I have made myself unnecessary. I show up in the morning and my main job is to unlock the door. My students flutter in and begin to quickly move about the room at a frenzied pace. They dart back and forth, cutting paper, getting paint, and turning on computers. I’m pretty sure that one of my students is taking apart an electronic device of some sort. I hope it isn’t something of mine. I optimistically walk around the room asking my students if they need anything. I get the same answers every time, “Nope, we’re good,” or “We got this, Clump.” After a moment, I hear a student loudly call out, “Hey, Clump!” Excitedly, I bound over in his direction. “Do we have a screwdriver?” “We do,” I smile, as I dutifully retrieve one from the cabinet. It was a simple task, but it felt good to be needed.
I slump down in my chair as a Clash song begins to fill the room through the overhead speakers. I push some papers around. Maybe I’ll answer some emails or something. I’m sure there is a calendar that needs updating somewhere. It’s the beginning of April in my AP Studio Drawing classroom. Everyone is smiling as they bob their heads to the music, diligently working on their next masterpiece. There used to be stress this time of year. Students would move tensely in a frenzied panic. I would stomp around the room, huffing at the students, commanding them to work. Someone would inevitably start crying. It was usually the same couple of students. “They’ll never make it,” I would think to myself.

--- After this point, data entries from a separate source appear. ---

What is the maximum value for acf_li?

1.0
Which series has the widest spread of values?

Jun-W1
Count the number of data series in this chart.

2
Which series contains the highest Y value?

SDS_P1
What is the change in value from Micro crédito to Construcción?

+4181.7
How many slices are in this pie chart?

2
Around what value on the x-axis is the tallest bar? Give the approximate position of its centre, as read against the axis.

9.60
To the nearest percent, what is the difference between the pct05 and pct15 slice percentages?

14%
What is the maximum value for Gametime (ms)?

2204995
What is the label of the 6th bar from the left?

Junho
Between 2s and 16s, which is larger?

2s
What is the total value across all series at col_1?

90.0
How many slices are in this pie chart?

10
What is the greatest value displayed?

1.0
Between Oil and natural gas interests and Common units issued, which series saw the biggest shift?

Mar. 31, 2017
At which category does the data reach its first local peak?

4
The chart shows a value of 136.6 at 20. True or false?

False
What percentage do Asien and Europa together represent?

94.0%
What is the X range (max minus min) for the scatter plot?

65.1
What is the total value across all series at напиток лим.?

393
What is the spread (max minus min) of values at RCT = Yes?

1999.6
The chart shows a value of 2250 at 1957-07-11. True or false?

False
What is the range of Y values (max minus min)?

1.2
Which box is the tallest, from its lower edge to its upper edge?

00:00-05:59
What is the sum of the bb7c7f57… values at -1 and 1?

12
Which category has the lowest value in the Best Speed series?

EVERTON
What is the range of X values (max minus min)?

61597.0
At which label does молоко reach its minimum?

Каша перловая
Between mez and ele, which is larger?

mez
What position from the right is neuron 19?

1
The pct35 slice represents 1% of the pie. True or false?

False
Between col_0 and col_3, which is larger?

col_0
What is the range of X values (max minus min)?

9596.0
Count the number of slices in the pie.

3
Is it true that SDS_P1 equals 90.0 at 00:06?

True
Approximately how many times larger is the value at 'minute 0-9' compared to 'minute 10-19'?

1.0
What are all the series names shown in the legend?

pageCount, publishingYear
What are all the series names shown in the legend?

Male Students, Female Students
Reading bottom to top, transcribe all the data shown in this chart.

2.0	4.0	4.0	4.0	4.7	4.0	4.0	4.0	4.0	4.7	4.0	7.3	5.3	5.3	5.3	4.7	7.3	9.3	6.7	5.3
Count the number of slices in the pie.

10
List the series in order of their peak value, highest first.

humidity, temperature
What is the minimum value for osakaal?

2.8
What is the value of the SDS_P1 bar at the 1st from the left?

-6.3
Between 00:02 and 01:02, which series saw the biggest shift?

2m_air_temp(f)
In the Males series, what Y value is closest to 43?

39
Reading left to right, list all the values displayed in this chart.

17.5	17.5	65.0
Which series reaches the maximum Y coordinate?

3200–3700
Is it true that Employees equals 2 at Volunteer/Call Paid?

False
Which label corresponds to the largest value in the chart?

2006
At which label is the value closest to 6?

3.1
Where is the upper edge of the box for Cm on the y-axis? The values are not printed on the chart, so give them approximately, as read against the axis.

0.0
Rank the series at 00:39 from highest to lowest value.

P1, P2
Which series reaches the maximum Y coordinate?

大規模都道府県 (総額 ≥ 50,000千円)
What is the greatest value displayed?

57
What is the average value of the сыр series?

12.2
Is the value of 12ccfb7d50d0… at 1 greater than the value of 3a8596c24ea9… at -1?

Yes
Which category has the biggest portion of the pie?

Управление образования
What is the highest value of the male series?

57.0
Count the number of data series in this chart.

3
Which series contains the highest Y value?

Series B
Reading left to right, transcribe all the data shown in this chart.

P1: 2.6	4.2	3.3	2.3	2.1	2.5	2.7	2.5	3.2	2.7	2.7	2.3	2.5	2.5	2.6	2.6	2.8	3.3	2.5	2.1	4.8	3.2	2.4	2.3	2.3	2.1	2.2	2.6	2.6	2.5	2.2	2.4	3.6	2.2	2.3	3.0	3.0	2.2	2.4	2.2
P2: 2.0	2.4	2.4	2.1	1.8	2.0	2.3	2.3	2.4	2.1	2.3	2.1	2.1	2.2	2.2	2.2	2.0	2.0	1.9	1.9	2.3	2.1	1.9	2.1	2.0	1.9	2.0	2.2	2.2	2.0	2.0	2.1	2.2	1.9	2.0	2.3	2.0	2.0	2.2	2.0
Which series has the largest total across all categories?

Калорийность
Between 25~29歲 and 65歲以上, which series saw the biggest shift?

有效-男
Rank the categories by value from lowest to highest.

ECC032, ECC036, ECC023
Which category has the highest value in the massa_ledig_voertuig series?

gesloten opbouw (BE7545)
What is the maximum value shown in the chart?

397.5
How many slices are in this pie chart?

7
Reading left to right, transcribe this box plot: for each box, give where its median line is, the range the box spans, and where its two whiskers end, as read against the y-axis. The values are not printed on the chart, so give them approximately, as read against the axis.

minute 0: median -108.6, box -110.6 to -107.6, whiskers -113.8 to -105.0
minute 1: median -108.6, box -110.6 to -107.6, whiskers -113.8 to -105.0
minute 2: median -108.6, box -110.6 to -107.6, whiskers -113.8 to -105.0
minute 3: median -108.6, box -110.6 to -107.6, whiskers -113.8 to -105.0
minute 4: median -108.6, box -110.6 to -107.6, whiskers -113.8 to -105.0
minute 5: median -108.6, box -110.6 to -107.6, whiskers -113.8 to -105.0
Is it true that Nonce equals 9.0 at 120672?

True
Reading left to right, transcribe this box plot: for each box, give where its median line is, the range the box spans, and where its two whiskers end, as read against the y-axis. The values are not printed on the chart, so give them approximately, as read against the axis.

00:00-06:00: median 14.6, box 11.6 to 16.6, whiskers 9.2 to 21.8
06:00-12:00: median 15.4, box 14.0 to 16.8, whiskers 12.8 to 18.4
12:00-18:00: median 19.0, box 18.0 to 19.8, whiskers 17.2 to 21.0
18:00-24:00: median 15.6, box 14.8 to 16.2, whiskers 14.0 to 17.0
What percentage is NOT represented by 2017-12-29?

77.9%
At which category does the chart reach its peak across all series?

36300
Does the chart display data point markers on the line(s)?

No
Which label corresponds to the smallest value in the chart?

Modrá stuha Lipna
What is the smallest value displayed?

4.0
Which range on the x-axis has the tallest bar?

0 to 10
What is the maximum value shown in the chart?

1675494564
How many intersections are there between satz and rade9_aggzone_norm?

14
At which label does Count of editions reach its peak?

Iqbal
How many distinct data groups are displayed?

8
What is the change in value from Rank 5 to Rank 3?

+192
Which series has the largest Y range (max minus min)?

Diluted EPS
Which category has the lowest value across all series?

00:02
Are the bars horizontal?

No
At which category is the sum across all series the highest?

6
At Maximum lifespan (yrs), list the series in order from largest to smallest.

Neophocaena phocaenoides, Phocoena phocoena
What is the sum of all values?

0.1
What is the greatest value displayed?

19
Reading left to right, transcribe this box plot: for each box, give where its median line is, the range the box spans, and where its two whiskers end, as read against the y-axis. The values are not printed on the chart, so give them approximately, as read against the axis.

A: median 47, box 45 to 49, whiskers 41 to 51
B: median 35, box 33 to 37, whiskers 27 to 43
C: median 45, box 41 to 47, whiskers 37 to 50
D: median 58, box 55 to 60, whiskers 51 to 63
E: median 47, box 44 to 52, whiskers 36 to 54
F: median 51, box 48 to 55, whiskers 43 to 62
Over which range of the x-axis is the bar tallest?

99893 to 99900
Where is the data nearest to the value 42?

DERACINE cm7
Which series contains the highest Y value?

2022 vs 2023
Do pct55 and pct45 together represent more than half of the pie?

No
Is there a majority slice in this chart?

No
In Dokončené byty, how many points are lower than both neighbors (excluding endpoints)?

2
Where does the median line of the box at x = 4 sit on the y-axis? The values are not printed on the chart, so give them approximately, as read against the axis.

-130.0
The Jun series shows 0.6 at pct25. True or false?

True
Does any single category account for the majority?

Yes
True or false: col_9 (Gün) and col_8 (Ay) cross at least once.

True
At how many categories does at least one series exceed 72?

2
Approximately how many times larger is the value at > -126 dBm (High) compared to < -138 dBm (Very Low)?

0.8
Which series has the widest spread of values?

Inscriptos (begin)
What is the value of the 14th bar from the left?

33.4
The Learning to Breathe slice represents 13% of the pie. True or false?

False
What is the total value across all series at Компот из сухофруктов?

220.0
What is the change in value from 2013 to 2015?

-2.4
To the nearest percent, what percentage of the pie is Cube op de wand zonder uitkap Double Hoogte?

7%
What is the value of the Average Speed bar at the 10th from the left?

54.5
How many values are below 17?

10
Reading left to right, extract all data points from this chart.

Not anymore. Nowadays, I’m all but useless, an ornate piece of set dressing in the play that is art room. It’s my own fault. All of my students are intrinsically motivated young artists focused on making art. One just left the room with a can of spray paint and a giant piece of plywood. He doesn’t even bother asking anymore, he just goes. Half of them are already done with the portfolios. I made the mistake of telling a student that what he was working on was too dimensional to be allowed for submission to the AP Studio Drawing Portfolio. “I know, Clump,” he replied, “I’ve got that all done, I‘m just experimenting with something new.” I have made myself unnecessary.
When did this happen? Was it when I stopped giving them homework? Was it when I started accepting late work for full credit? It must have been when I stopped assigning them specific projects or having standardized due dates. I intended to unmake the traditional role of teacher, to give my students more authority in their own art making. Now what will I do? Maybe I can sweep up those collage remnants. Maybe someone needs fresh water in his or her brush basin. Maybe I’m not completely unnecessary. The Art Teacher is Dead, Long Live the Art Teacher.